» TASK:
Every record below, from first to last: print it exactly as shown.

» MATERIAL SHOWN:
====================
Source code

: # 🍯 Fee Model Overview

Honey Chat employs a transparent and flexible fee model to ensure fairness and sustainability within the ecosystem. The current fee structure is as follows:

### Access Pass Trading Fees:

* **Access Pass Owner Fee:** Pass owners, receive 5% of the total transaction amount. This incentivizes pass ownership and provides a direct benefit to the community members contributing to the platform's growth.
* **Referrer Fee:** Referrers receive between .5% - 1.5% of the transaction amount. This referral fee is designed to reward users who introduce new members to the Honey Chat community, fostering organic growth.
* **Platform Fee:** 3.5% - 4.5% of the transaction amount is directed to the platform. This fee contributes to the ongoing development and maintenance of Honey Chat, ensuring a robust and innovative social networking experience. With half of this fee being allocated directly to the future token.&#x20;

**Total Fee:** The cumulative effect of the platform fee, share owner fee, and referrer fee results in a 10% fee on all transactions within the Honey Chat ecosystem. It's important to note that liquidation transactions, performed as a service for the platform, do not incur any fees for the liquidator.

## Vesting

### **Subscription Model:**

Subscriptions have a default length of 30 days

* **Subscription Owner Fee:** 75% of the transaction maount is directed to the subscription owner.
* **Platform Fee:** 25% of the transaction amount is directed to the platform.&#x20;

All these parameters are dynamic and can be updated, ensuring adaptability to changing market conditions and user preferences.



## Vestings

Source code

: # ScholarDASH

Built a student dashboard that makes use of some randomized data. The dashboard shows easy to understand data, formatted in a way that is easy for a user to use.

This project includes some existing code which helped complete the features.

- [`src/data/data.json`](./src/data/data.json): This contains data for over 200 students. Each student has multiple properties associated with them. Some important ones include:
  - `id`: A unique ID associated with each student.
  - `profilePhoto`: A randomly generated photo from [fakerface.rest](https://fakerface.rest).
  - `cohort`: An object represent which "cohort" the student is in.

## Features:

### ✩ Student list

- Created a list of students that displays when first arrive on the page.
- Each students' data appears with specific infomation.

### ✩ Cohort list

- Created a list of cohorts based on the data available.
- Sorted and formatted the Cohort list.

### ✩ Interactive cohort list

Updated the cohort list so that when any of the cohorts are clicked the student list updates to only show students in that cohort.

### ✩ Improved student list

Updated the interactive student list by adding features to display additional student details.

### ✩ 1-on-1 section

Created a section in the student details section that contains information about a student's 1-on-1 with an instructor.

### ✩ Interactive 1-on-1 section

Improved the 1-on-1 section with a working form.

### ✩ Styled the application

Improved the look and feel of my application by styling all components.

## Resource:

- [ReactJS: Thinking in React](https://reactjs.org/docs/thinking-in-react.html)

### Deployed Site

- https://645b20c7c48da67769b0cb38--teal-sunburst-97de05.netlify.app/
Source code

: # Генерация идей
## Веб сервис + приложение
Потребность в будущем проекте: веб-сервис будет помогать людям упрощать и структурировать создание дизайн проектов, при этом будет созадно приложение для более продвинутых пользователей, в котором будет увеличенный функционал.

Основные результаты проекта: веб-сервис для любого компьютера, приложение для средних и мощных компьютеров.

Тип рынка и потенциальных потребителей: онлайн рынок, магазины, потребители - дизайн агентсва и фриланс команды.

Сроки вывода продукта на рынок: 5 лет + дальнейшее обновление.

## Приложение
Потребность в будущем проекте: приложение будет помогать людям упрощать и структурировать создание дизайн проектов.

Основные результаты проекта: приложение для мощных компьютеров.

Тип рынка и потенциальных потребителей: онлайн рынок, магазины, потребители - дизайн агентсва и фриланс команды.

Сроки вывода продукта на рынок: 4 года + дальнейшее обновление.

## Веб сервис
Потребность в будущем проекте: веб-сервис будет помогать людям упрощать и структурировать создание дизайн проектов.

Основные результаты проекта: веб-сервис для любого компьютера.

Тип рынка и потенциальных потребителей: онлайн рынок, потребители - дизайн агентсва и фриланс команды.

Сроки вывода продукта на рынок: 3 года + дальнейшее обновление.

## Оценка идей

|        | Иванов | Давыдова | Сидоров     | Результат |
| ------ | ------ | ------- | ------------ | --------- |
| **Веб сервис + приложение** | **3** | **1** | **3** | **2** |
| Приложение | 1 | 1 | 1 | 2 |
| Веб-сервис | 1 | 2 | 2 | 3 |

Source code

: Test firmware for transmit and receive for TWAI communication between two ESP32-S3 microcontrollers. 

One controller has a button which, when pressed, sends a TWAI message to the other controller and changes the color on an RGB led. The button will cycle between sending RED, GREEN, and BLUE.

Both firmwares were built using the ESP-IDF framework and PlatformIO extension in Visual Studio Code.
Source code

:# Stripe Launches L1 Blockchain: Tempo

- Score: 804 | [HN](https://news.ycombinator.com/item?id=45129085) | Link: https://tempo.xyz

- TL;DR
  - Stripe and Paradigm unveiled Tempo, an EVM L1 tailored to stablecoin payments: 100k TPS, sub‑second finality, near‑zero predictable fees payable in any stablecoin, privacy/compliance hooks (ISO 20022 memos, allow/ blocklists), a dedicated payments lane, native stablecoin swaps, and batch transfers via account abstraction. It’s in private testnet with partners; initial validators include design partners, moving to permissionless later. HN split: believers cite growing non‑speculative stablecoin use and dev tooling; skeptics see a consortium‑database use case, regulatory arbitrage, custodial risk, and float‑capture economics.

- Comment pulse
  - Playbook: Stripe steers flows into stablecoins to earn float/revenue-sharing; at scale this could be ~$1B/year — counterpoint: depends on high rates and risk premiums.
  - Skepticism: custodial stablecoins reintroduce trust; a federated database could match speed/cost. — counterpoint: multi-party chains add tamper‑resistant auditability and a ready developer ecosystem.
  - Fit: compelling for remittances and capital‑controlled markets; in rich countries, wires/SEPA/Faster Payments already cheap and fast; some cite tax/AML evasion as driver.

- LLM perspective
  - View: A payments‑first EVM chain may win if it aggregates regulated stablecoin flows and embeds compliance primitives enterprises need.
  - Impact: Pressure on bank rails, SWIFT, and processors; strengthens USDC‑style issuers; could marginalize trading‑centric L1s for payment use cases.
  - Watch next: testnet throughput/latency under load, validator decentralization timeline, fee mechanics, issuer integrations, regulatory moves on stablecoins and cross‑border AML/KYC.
====================
» ANSWER AREA:
Source code

: # 🍯 Fee Model Overview

Honey Chat employs a transparent and flexible fee model to ensure fairness and sustainability within the ecosystem. The current fee structure is as follows:

### Access Pass Trading Fees:

* **Access Pass Owner Fee:** Pass owners, receive 5% of the total transaction amount. This incentivizes pass ownership and provides a direct benefit to the community members contributing to the platform's growth.
* **Referrer Fee:** Referrers receive between .5% - 1.5% of the transaction amount. This referral fee is designed to reward users who introduce new members to the Honey Chat community, fostering organic growth.
* **Platform Fee:** 3.5% - 4.5% of the transaction amount is directed to the platform. This fee contributes to the ongoing development and maintenance of Honey Chat, ensuring a robust and innovative social networking experience. With half of this fee being allocated directly to the future token.&#x20;

**Total Fee:** The cumulative effect of the platform fee, share owner fee, and referrer fee results in a 10% fee on all transactions within the Honey Chat ecosystem. It's important to note that liquidation transactions, performed as a service for the platform, do not incur any fees for the liquidator.

## Vesting

### **Subscription Model:**

Subscriptions have a default length of 30 days

* **Subscription Owner Fee:** 75% of the transaction maount is directed to the subscription owner.
* **Platform Fee:** 25% of the transaction amount is directed to the platform.&#x20;

All these parameters are dynamic and can be updated, ensuring adaptability to changing market conditions and user preferences.



## Vestings

Source code

: # ScholarDASH

Built a student dashboard that makes use of some randomized data. The dashboard shows easy to understand data, formatted in a way that is easy for a user to use.

This project includes some existing code which helped complete the features.

- [`src/data/data.json`](./src/data/data.json): This contains data for over 200 students. Each student has multiple properties associated with them. Some important ones include:
  - `id`: A unique ID associated with each student.
  - `profilePhoto`: A randomly generated photo from [fakerface.rest](https://fakerface.rest).
  - `cohort`: An object represent which "cohort" the student is in.

## Features:

### ✩ Student list

- Created a list of students that displays when first arrive on the page.
- Each students' data appears with specific infomation.

### ✩ Cohort list

- Created a list of cohorts based on the data available.
- Sorted and formatted the Cohort list.

### ✩ Interactive cohort list

Updated the cohort list so that when any of the cohorts are clicked the student list updates to only show students in that cohort.

### ✩ Improved student list

Updated the interactive student list by adding features to display additional student details.

### ✩ 1-on-1 section

Created a section in the student details section that contains information about a student's 1-on-1 with an instructor.

### ✩ Interactive 1-on-1 section

Improved the 1-on-1 section with a working form.

### ✩ Styled the application

Improved the look and feel of my application by styling all components.

## Resource:

- [ReactJS: Thinking in React](https://reactjs.org/docs/thinking-in-react.html)

### Deployed Site

- https://645b20c7c48da67769b0cb38--teal-sunburst-97de05.netlify.app/
Source code

: # Генерация идей
## Веб сервис + приложение
Потребность в будущем проекте: веб-сервис будет помогать людям упрощать и структурировать создание дизайн проектов, при этом будет созадно приложение для более продвинутых пользователей, в котором будет увеличенный функционал.

Основные результаты проекта: веб-сервис для любого компьютера, приложение для средних и мощных компьютеров.

Тип рынка и потенциальных потребителей: онлайн рынок, магазины, потребители - дизайн агентсва и фриланс команды.

Сроки вывода продукта на рынок: 5 лет + дальнейшее обновление.

## Приложение
Потребность в будущем проекте: приложение будет помогать людям упрощать и структурировать создание дизайн проектов.

Основные результаты проекта: приложение для мощных компьютеров.

Тип рынка и потенциальных потребителей: онлайн рынок, магазины, потребители - дизайн агентсва и фриланс команды.

Сроки вывода продукта на рынок: 4 года + дальнейшее обновление.

## Веб сервис
Потребность в будущем проекте: веб-сервис будет помогать людям упрощать и структурировать создание дизайн проектов.

Основные результаты проекта: веб-сервис для любого компьютера.

Тип рынка и потенциальных потребителей: онлайн рынок, потребители - дизайн агентсва и фриланс команды.

Сроки вывода продукта на рынок: 3 года + дальнейшее обновление.

## Оценка идей

|        | Иванов | Давыдова | Сидоров     | Результат |
| ------ | ------ | ------- | ------------ | --------- |
| **Веб сервис + приложение** | **3** | **1** | **3** | **2** |
| Приложение | 1 | 1 | 1 | 2 |
| Веб-сервис | 1 | 2 | 2 | 3 |

Source code

: Test firmware for transmit and receive for TWAI communication between two ESP32-S3 microcontrollers. 

One controller has a button which, when pressed, sends a TWAI message to the other controller and changes the color on an RGB led. The button will cycle between sending RED, GREEN, and BLUE.

Both firmwares were built using the ESP-IDF framework and PlatformIO extension in Visual Studio Code.
Source code

:# Stripe Launches L1 Blockchain: Tempo

- Score: 804 | [HN](https://news.ycombinator.com/item?id=45129085) | Link: https://tempo.xyz

- TL;DR
  - Stripe and Paradigm unveiled Tempo, an EVM L1 tailored to stablecoin payments: 100k TPS, sub‑second finality, near‑zero predictable fees payable in any stablecoin, privacy/compliance hooks (ISO 20022 memos, allow/ blocklists), a dedicated payments lane, native stablecoin swaps, and batch transfers via account abstraction. It’s in private testnet with partners; initial validators include design partners, moving to permissionless later. HN split: believers cite growing non‑speculative stablecoin use and dev tooling; skeptics see a consortium‑database use case, regulatory arbitrage, custodial risk, and float‑capture economics.

- Comment pulse
  - Playbook: Stripe steers flows into stablecoins to earn float/revenue-sharing; at scale this could be ~$1B/year — counterpoint: depends on high rates and risk premiums.
  - Skepticism: custodial stablecoins reintroduce trust; a federated database could match speed/cost. — counterpoint: multi-party chains add tamper‑resistant auditability and a ready developer ecosystem.
  - Fit: compelling for remittances and capital‑controlled markets; in rich countries, wires/SEPA/Faster Payments already cheap and fast; some cite tax/AML evasion as driver.

- LLM perspective
  - View: A payments‑first EVM chain may win if it aggregates regulated stablecoin flows and embeds compliance primitives enterprises need.
  - Impact: Pressure on bank rails, SWIFT, and processors; strengthens USDC‑style issuers; could marginalize trading‑centric L1s for payment use cases.
  - Watch next: testnet throughput/latency under load, validator decentralization timeline, fee mechanics, issuer integrations, regulatory moves on stablecoins and cross‑border AML/KYC.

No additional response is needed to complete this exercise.